Toch vallen wij diegenen niet bij, die gelijk zij zeggen dat de gedachten van de mensen vrij zijn, zo ook menen dat ieders meningen over het geloof door de overheid getolereerd moeten worden. Want hoezeer wij toegeven dat de inwendige meningen van de mensen niet gestraft moeten worden, ontkennen wij toch dat een Goddeloze en voor het gemenebest verderfelijke belijdenis van religie door de overheid aan ieder burger moet worden toegestaan.

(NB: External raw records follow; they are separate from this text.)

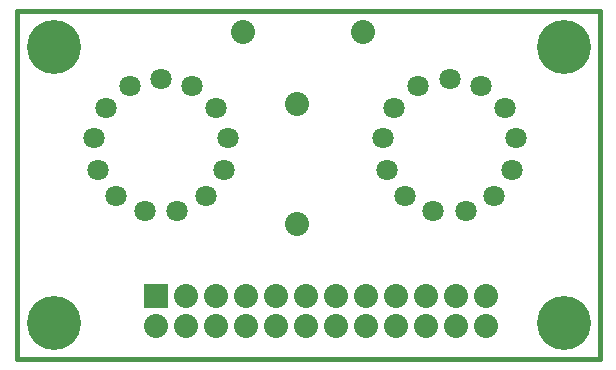
<source format=gts>
G04 (created by PCBNEW-RS274X (2011-04-29 BZR 2986)-stable) date 8/31/2011 10:38:09 PM*
G01*
G70*
G90*
%MOIN*%
G04 Gerber Fmt 3.4, Leading zero omitted, Abs format*
%FSLAX34Y34*%
G04 APERTURE LIST*
%ADD10C,0.006000*%
%ADD11C,0.015000*%
%ADD12R,0.080000X0.080000*%
%ADD13C,0.080000*%
%ADD14C,0.180000*%
%ADD15C,0.071200*%
G04 APERTURE END LIST*
G54D10*
G54D11*
X07800Y-18600D02*
X27200Y-18600D01*
X07800Y-07000D02*
X27200Y-07000D01*
X07781Y-07000D02*
X07781Y-18600D01*
X27200Y-18600D02*
X27200Y-07000D01*
G54D12*
X12400Y-16500D03*
G54D13*
X12400Y-17500D03*
X13400Y-16500D03*
X13400Y-17500D03*
X14400Y-16500D03*
X14400Y-17500D03*
X15400Y-16500D03*
X15400Y-17500D03*
X16400Y-16500D03*
X16400Y-17500D03*
X17400Y-16500D03*
X17400Y-17500D03*
X18400Y-16500D03*
X18400Y-17500D03*
X19400Y-16500D03*
X19400Y-17500D03*
X20400Y-16500D03*
X20400Y-17500D03*
X21400Y-16500D03*
X21400Y-17500D03*
X22400Y-16500D03*
X22400Y-17500D03*
X23400Y-16500D03*
X23400Y-17500D03*
G54D14*
X26000Y-08200D03*
X26000Y-17400D03*
X09000Y-17400D03*
X09000Y-08200D03*
G54D15*
X12581Y-09256D03*
X13624Y-09512D03*
X14427Y-10224D03*
X14809Y-11228D03*
X14679Y-12295D03*
X14069Y-13181D03*
X13120Y-13677D03*
X12042Y-13677D03*
X11093Y-13181D03*
X10483Y-12295D03*
X10353Y-11228D03*
X10735Y-10224D03*
X11538Y-09512D03*
X22200Y-09256D03*
X23243Y-09512D03*
X24046Y-10224D03*
X24428Y-11228D03*
X24298Y-12295D03*
X23688Y-13181D03*
X22739Y-13677D03*
X21661Y-13677D03*
X20712Y-13181D03*
X20102Y-12295D03*
X19972Y-11228D03*
X20354Y-10224D03*
X21157Y-09512D03*
G54D13*
X15300Y-07700D03*
X19300Y-07700D03*
X17100Y-10100D03*
X17100Y-14100D03*
M02*

</source>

50.61 Geen vrijdenkerij (2) 

Wij stemmen weliswaar toe, dat de geestelijke pijlen van de valse leraren, waarmee zij op de kerk Gods losgaan, eerst met geestelijke wapenen wederstaan moeten worden, maar wanneer hiervoor geen plaats meer is, en de ketters, hoewel zij van hun dwalingen enige malen overtuigd zijn, niettemin door hun vermetele propaganda in het gemenebest nieuwe beroeringen verwekken, dan moeten zij door de autoriteit van de overheid bedwongen worden, opdat het gemenebest niet erger schade belope uit het dulden van hun partij. Want een hardnekkige afwijking en afscheiding in de leer van het geloof, sleept verwarring van de gehele menselijke samenleving met zich mee, en verstoort de rust ervan.

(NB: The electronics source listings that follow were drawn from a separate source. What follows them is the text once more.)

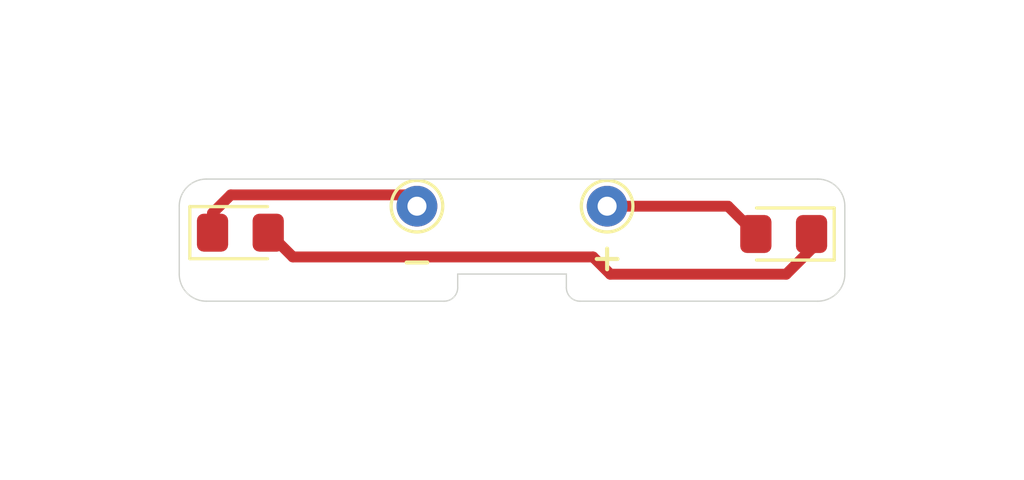
<source format=kicad_pcb>
(kicad_pcb (version 20211014) (generator pcbnew)

  (general
    (thickness 0.6)
  )

  (paper "A4")
  (layers
    (0 "F.Cu" signal)
    (31 "B.Cu" signal)
    (32 "B.Adhes" user "B.Adhesive")
    (33 "F.Adhes" user "F.Adhesive")
    (34 "B.Paste" user)
    (35 "F.Paste" user)
    (36 "B.SilkS" user "B.Silkscreen")
    (37 "F.SilkS" user "F.Silkscreen")
    (38 "B.Mask" user)
    (39 "F.Mask" user)
    (40 "Dwgs.User" user "User.Drawings")
    (41 "Cmts.User" user "User.Comments")
    (42 "Eco1.User" user "User.Eco1")
    (43 "Eco2.User" user "User.Eco2")
    (44 "Edge.Cuts" user)
    (45 "Margin" user)
    (46 "B.CrtYd" user "B.Courtyard")
    (47 "F.CrtYd" user "F.Courtyard")
    (48 "B.Fab" user)
    (49 "F.Fab" user)
  )

  (setup
    (stackup
      (layer "F.SilkS" (type "Top Silk Screen"))
      (layer "F.Paste" (type "Top Solder Paste"))
      (layer "F.Mask" (type "Top Solder Mask") (thickness 0.01))
      (layer "F.Cu" (type "copper") (thickness 0.035))
      (layer "dielectric 1" (type "core") (thickness 0.51) (material "FR4") (epsilon_r 4.5) (loss_tangent 0.02))
      (layer "B.Cu" (type "copper") (thickness 0.035))
      (layer "B.Mask" (type "Bottom Solder Mask") (thickness 0.01))
      (layer "B.Paste" (type "Bottom Solder Paste"))
      (layer "B.SilkS" (type "Bottom Silk Screen"))
      (copper_finish "None")
      (dielectric_constraints no)
    )
    (pad_to_mask_clearance 0)
    (pcbplotparams
      (layerselection 0x00010fc_ffffffff)
      (disableapertmacros false)
      (usegerberextensions false)
      (usegerberattributes true)
      (usegerberadvancedattributes true)
      (creategerberjobfile true)
      (svguseinch false)
      (svgprecision 6)
      (excludeedgelayer true)
      (plotframeref false)
      (viasonmask false)
      (mode 1)
      (useauxorigin false)
      (hpglpennumber 1)
      (hpglpenspeed 20)
      (hpglpendiameter 15.000000)
      (dxfpolygonmode true)
      (dxfimperialunits true)
      (dxfusepcbnewfont true)
      (psnegative false)
      (psa4output false)
      (plotreference true)
      (plotvalue true)
      (plotinvisibletext false)
      (sketchpadsonfab false)
      (subtractmaskfromsilk false)
      (outputformat 1)
      (mirror false)
      (drillshape 1)
      (scaleselection 1)
      (outputdirectory "")
    )
  )

  (net 0 "")
  (net 1 "Net-(D1-Pad2)")
  (net 2 "/-")
  (net 3 "/+")

  (footprint "TestPoint:TestPoint_THTPad_D1.5mm_Drill0.7mm" (layer "F.Cu") (at 159 101))

  (footprint "TestPoint:TestPoint_THTPad_D1.5mm_Drill0.7mm" (layer "F.Cu") (at 166 101))

  (footprint "LED_SMD:LED_0805_2012Metric_Pad1.15x1.40mm_HandSolder" (layer "F.Cu") (at 152.5 101.975))

  (footprint "LED_SMD:LED_0805_2012Metric_Pad1.15x1.40mm_HandSolder" (layer "F.Cu") (at 172.5 102.025 180))

  (footprint "kikit:Tab" (layer "F.Cu") (at 175 102.25 180))

  (footprint "kikit:Tab" (layer "F.Cu") (at 154.5 99.75 -90))

  (footprint "kikit:Tab" (layer "F.Cu") (at 170.25 104.75 90))

  (footprint "kikit:Tab" (layer "F.Cu") (at 170.25 99.75 -90))

  (footprint "kikit:Tab" (layer "F.Cu") (at 154.5 104.75 90))

  (footprint "kikit:Tab" (layer "F.Cu") (at 150 102.25))

  (gr_line (start 165 104.5) (end 173.75 104.5) (layer "Edge.Cuts") (width 0.05) (tstamp 00000000-0000-0000-0000-000061e05a93))
  (gr_line (start 160.5 103.5) (end 160.5 104) (layer "Edge.Cuts") (width 0.05) (tstamp 00000000-0000-0000-0000-000061e05aa9))
  (gr_line (start 164.5 103.5) (end 164.5 104) (layer "Edge.Cuts") (width 0.05) (tstamp 00000000-0000-0000-0000-000061e05aaa))
  (gr_line (start 151.25 100) (end 173.75 100) (layer "Edge.Cuts") (width 0.05) (tstamp 00000000-0000-0000-0000-000061e05c11))
  (gr_arc (start 165 104.5) (mid 164.646447 104.353553) (end 164.5 104) (layer "Edge.Cuts") (width 0.05) (tstamp 120a7b0f-ddfd-4447-85c1-35665465acdb))
  (gr_arc (start 151.25 104.5) (mid 150.542893 104.207107) (end 150.25 103.5) (layer "Edge.Cuts") (width 0.05) (tstamp 48f827a8-6e22-4a2e-abdc-c2a03098d883))
  (gr_line (start 151.25 104.5) (end 160 104.5) (layer "Edge.Cuts") (width 0.05) (tstamp 4e3d7c0d-12e3-42f2-b944-e4bcdbbcac2a))
  (gr_line (start 150.25 101) (end 150.25 103.5) (layer "Edge.Cuts") (width 0.05) (tstamp 6a44418c-7bb4-4e99-8836-57f153c19721))
  (gr_arc (start 160.5 104) (mid 160.353553 104.353553) (end 160 104.5) (layer "Edge.Cuts") (width 0.05) (tstamp 8d55e186-3e11-40e8-a65e-b36a8a00069e))
  (gr_arc (start 150.25 101) (mid 150.542893 100.292893) (end 151.25 100) (layer "Edge.Cuts") (width 0.05) (tstamp 9c8ccb2a-b1e9-4f2c-94fe-301b5975277e))
  (gr_line (start 164.5 103.5) (end 160.5 103.5) (layer "Edge.Cuts") (width 0.05) (tstamp a03e565f-d8cd-4032-aae3-b7327d4143dd))
  (gr_line (start 174.75 101) (end 174.75 103.5) (layer "Edge.Cuts") (width 0.05) (tstamp aa02e544-13f5-4cf8-a5f4-3e6cda006090))
  (gr_arc (start 173.75 100) (mid 174.457107 100.292893) (end 174.75 101) (layer "Edge.Cuts") (width 0.05) (tstamp cef6f603-8a0b-4dd0-af99-ebfbef7d1b4b))
  (gr_arc (start 174.75 103.5) (mid 174.457107 104.207107) (end 173.75 104.5) (layer "Edge.Cuts") (width 0.05) (tstamp e877bf4a-4210-4bd3-b7b0-806eb4affc5b))
  (gr_text "-" (at 159 103) (layer "F.SilkS") (tstamp 58dc14f9-c158-4824-a84e-24a6a482a7a4)
    (effects (font (size 1 1) (thickness 0.15)))
  )
  (gr_text "+" (at 166 102.87) (layer "F.SilkS") (tstamp f976e2cc-36f9-4479-a816-2c74d1d5da6f)
    (effects (font (size 1 1) (thickness 0.15)))
  )

  (segment (start 173.525 102.025) (end 173.525 102.573) (width 0.4) (layer "F.Cu") (net 1) (tstamp 0a3cc030-c9dd-4d74-9d50-715ed2b361a2))
  (segment (start 165.481 102.87) (end 154.432 102.87) (width 0.4) (layer "F.Cu") (net 1) (tstamp 0d0bb7b2-a6e5-46d2-9492-a1aa6e5a7b2f))
  (segment (start 173.525 102.573) (end 172.593 103.505) (width 0.4) (layer "F.Cu") (net 1) (tstamp 15875808-74d5-4210-b8ca-aa8fbc04ae21))
  (segment (start 172.593 103.505) (end 166.116 103.505) (width 0.4) (layer "F.Cu") (net 1) (tstamp 81bbc3ff-3938-49ac-8297-ce2bcc9a42bd))
  (segment (start 166.116 103.505) (end 165.481 102.87) (width 0.4) (layer "F.Cu") (net 1) (tstamp b1169a2d-8998-4b50-a48d-c520bcc1b8e1))
  (segment (start 154.432 102.87) (end 153.537 101.975) (width 0.4) (layer "F.Cu") (net 1) (tstamp d22e95aa-f3db-4fbc-a331-048a2523233e))
  (segment (start 153.537 101.975) (end 153.525 101.975) (width 0.4) (layer "F.Cu") (net 1) (tstamp dd00c2e1-6027-4717-b312-4fab3ee52002))
  (segment (start 151.475 101.975) (end 151.475 101.255) (width 0.4) (layer "F.Cu") (net 2) (tstamp 1860e030-7a36-4298-b7fc-a16d48ab15ba))
  (segment (start 158.584 100.584) (end 159 101) (width 0.4) (layer "F.Cu") (net 2) (tstamp 8322f275-268c-4e87-a69f-4cfbf05e747f))
  (segment (start 152.146 100.584) (end 158.584 100.584) (width 0.4) (layer "F.Cu") (net 2) (tstamp b6270a28-e0d9-4655-a18a-03dbf007b940))
  (segment (start 151.475 101.255) (end 152.146 100.584) (width 0.4) (layer "F.Cu") (net 2) (tstamp f3490fa5-5a27-423b-af60-53609669542c))
  (segment (start 170.45 101) (end 166 101) (width 0.4) (layer "F.Cu") (net 3) (tstamp 9d9de513-b0b8-4917-bc60-ace8437915b6))
  (segment (start 171.475 102.025) (end 170.45 101) (width 0.4) (layer "F.Cu") (net 3) (tstamp fc9167ff-04c2-4c93-8861-366b600933d2))

)

</source>
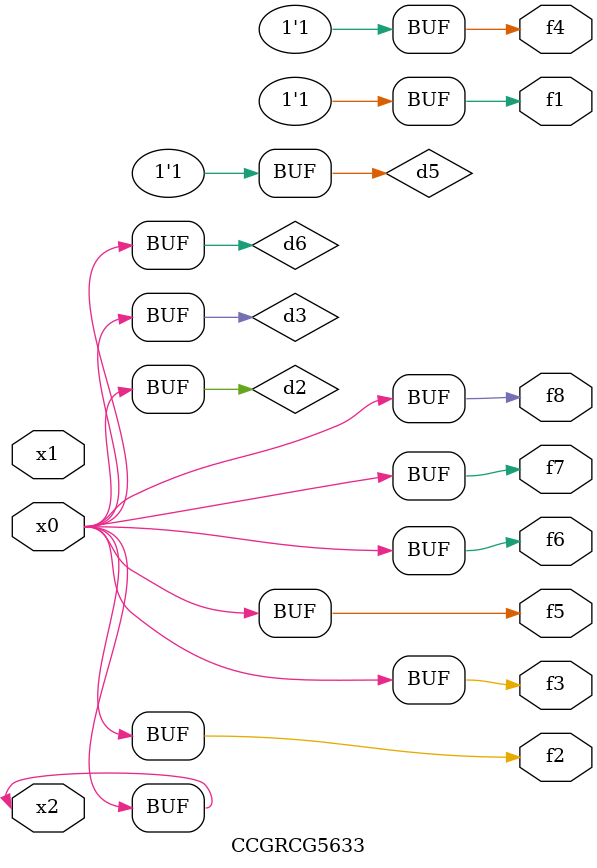
<source format=v>
module CCGRCG5633(
	input x0, x1, x2,
	output f1, f2, f3, f4, f5, f6, f7, f8
);

	wire d1, d2, d3, d4, d5, d6;

	xnor (d1, x2);
	buf (d2, x0, x2);
	and (d3, x0);
	xnor (d4, x1, x2);
	nand (d5, d1, d3);
	buf (d6, d2, d3);
	assign f1 = d5;
	assign f2 = d6;
	assign f3 = d6;
	assign f4 = d5;
	assign f5 = d6;
	assign f6 = d6;
	assign f7 = d6;
	assign f8 = d6;
endmodule

</source>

50.62 Roomsen trekken overheidstaak aan zich 

Daar oudtijds de overheden niet minder de ketters, die de geestelijke wet van God, dan andere rebellen, die hun burgerlijke wetten oproerig schonden gestraft hebben, hebben de roomse voorgangers niet met recht, maar met geweld hun macht om aangaande de ketters uit het Woord van God kennis te nemen, en hen volgens dat (Woord) lichamelijk te straffen, tot hun kerkelijke rechtbank getrokken.

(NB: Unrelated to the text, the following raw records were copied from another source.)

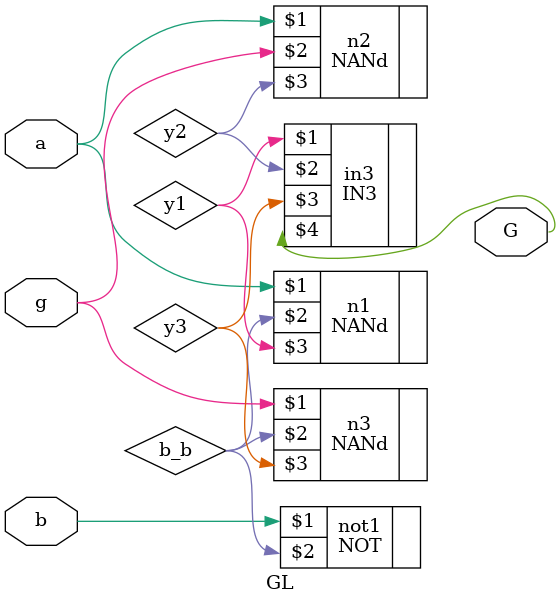
<source format=sv>
`include "3IN.sv"
`include "xnor.sv"
module GL(input g, a, b, output G);
    wire b_b, y1, y2, y3;
    NOT not1(b, b_b);
    NANd n1(a, b_b, y1), n2(a, g, y2), n3(g, b_b, y3);
    IN3 in3(y1, y2, y3, G);
endmodule

</source>
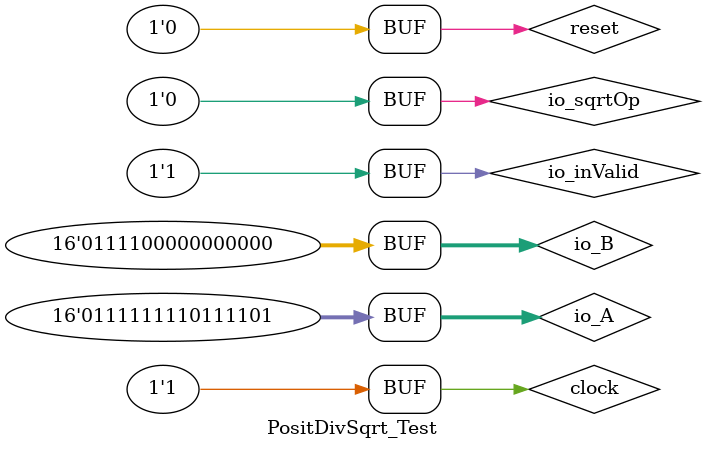
<source format=v>
`timescale 1ns / 1ps


module PositDivSqrt_Test();

  reg         clock;
  reg         reset;
  wire        io_inReady;
  reg         io_inValid;
  reg         io_sqrtOp;
  reg  [15:0] io_A;
  reg  [15:0] io_B;
  wire        io_diviValid;
  wire        io_sqrtValid;
  wire        io_invalidExc;
  wire [15:0] io_Q;

PositDivSqrter16_0 dut
(
           clock,
         reset,
        io_inReady,
         io_inValid,
         io_sqrtOp,
   io_A,
   io_B,
        io_diviValid,
        io_sqrtValid,
        io_invalidExc,
  io_Q



);


always
begin

clock = 0;
#5;
clock = ~clock;
#5;

end

initial
begin
reset = 1;
io_inValid = 0;
io_sqrtOp = 0;
io_A = 0;
io_B = 0;


#15;

reset = 0;
io_inValid = 1;
io_A = 16'd32720; //384
io_B = 16'd30720;//8

#10;

reset = 0;
io_inValid = 1;
io_A = 16'd32701; //384
io_B = 16'd30720;//8




end










endmodule

</source>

50.63 Recht van de overheid 

De gelovige overheid, uitnemend deel van de kerk Gods, kan namelijk, zowel naar de analogie des geloofs, als naar het oordeel van door haar opgeroepen getrouwe theologen in overeenstemming met de Heilige Schrift, samen met haar theologen aangaande de ketter zelf kennis nemen, en de ketter, als hij zonder beweging van het gemenebest het deelgenootschap van de andere burgers niet langer genieten kan, naar hare wijsheiden het gewicht van de zaak bedwingen.

50.64 Haar plicht 

Zoveel meer macht de christelijke overheden van God ontvangen hebben, dan de private personen, zoveel meer zorg en vlijt moeten zij aanwenden, dat niet enig heterodox dogma, of dat afwijkt van het christelijk geloof in hun gebied zich wijder uitbreidt. Want behalve dat hun, als leden van de kerk, de wacht van de gehele kerk Gods gewoon (communiter) is aanbevolen, is die hen als verzorgers en beschermers van de kerk in het bijzonder met kracht opgelegd. Van de halve moeten zij vermaand worden, dat zij niet aan haar onderdanen die aan de ware religie vreemd zijn, de vrijheid toestaan een valse publiek te belijden, en met alle manieren die zij kunnen, ook de private uitoefening ervan verhinderen.

50.65 Doel, gebed voor de overheid 

Het hoogste doel van de overheid, is de eer van God; het ondergeschikte de eendracht en rust van haar onderdanen. Vandaar dat de apostel wil dat er voor koningen en allen die in hoogheid gesteld zijn, gebeden en smekingen door ons gedaan worden, opdat wij onder hun gezag een stil en rustig leven lijden met alle Gods vrucht en verering (veneratio) (1 Tim. 2:2).